## Records for this task
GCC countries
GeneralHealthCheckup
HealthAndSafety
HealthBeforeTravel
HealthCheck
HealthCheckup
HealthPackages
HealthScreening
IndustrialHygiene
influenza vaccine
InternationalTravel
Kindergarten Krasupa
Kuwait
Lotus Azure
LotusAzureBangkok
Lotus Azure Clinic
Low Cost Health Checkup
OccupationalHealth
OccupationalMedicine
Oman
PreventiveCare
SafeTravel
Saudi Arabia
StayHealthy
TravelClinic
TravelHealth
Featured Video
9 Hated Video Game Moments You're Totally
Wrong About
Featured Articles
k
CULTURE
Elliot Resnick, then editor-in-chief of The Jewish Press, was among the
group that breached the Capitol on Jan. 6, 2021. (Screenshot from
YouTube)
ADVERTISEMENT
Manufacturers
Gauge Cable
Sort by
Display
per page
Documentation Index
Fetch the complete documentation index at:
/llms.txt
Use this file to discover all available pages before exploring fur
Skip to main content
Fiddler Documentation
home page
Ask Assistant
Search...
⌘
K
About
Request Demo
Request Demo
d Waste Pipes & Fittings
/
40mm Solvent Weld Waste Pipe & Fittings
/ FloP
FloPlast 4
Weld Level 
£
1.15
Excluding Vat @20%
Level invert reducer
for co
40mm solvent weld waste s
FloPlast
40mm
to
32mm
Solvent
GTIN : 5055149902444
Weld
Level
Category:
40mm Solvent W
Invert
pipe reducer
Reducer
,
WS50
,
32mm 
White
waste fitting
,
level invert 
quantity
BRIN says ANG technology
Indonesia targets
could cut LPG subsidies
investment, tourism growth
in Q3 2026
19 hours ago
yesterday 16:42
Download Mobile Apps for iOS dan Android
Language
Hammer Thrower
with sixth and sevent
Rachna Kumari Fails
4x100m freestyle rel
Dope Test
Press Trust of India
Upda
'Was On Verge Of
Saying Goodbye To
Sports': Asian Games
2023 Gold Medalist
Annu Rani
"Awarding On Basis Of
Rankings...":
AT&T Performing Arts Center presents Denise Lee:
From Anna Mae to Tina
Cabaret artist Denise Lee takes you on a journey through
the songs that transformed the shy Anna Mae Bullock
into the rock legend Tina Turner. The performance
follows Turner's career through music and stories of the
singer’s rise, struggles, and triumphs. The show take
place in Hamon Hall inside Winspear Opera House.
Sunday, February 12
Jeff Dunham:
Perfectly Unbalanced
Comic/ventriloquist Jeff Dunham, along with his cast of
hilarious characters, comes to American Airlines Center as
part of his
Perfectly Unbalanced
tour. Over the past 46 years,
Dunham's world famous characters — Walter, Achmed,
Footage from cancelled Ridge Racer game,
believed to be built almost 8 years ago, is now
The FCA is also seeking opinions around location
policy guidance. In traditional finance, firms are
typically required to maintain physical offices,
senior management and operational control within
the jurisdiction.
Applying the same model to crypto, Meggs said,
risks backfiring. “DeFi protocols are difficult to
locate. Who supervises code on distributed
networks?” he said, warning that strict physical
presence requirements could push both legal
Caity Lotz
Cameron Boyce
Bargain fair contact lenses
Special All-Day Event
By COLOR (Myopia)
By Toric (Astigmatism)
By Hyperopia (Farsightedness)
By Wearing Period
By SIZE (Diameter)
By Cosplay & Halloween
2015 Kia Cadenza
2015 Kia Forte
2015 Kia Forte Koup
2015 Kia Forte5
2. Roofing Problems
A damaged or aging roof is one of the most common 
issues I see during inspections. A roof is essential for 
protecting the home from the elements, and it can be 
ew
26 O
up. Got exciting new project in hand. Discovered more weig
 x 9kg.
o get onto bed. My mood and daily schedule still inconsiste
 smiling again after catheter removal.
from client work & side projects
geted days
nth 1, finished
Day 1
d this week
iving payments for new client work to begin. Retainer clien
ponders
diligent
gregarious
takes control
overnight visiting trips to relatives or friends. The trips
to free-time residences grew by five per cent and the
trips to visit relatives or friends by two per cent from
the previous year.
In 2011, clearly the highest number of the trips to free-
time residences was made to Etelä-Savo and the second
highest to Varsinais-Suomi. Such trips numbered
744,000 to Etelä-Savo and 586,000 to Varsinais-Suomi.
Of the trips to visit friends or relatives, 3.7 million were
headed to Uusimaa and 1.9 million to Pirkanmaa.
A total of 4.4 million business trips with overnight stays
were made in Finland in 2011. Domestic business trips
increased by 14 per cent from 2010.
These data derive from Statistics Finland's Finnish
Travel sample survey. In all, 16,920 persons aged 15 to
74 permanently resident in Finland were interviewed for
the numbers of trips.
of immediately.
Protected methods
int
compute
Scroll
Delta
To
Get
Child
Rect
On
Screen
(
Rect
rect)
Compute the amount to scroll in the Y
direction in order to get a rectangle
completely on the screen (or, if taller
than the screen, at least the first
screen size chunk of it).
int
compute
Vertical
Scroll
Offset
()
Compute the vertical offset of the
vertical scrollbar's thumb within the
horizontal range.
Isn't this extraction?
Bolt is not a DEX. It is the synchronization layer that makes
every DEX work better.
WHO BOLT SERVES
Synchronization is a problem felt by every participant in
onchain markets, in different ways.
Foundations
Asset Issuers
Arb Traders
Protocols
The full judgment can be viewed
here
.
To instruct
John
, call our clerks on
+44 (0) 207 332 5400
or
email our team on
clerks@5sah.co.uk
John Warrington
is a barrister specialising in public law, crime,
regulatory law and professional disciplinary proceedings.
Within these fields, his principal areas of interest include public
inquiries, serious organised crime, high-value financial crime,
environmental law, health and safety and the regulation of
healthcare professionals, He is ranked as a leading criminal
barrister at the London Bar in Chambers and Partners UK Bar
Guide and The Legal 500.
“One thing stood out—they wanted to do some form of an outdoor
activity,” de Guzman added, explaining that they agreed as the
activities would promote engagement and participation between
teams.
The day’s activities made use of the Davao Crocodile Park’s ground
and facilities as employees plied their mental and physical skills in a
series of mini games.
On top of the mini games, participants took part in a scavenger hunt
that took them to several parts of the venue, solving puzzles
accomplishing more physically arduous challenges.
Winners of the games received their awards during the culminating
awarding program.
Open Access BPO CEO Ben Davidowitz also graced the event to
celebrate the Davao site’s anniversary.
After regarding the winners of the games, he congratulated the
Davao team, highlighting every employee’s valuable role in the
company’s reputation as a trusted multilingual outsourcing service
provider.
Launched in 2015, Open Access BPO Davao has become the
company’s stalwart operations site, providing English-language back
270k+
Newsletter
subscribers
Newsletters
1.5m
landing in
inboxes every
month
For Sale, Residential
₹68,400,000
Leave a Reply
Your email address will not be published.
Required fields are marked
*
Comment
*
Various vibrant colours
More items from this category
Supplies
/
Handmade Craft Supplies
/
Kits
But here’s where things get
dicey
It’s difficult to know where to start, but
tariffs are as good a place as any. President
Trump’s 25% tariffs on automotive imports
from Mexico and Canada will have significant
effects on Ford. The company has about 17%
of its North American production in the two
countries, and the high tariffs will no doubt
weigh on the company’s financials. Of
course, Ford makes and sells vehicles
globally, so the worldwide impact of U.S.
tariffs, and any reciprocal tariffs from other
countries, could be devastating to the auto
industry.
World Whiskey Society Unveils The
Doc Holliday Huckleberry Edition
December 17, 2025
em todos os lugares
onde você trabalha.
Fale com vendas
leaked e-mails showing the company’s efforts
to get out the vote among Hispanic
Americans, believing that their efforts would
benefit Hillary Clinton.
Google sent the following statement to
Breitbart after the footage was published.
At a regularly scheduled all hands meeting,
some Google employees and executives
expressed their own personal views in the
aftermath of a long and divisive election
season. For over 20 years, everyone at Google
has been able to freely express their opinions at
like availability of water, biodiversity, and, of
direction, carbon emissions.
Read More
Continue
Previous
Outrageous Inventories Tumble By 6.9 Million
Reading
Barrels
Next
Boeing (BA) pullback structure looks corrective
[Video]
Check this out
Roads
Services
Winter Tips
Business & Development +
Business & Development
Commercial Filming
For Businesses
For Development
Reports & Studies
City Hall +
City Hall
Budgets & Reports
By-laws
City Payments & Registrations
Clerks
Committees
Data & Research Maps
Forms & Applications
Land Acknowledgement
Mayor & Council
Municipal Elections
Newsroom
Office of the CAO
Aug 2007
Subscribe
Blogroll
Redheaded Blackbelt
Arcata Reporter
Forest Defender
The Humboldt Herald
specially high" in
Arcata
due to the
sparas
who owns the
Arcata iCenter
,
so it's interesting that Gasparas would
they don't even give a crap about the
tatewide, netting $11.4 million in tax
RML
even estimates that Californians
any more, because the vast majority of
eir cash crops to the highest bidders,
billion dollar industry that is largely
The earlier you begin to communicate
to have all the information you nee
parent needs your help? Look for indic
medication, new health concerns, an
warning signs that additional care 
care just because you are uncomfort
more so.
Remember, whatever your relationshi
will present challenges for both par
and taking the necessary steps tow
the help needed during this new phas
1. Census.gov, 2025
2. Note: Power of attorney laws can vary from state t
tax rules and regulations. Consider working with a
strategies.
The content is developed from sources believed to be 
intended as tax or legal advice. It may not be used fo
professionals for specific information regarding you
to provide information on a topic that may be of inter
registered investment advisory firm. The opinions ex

## Written task
Extract every line of the records above that contains the word "activities".

## Response to the task
activities would promote engagement and participation between
The day’s activities made use of the Davao Crocodile Park’s ground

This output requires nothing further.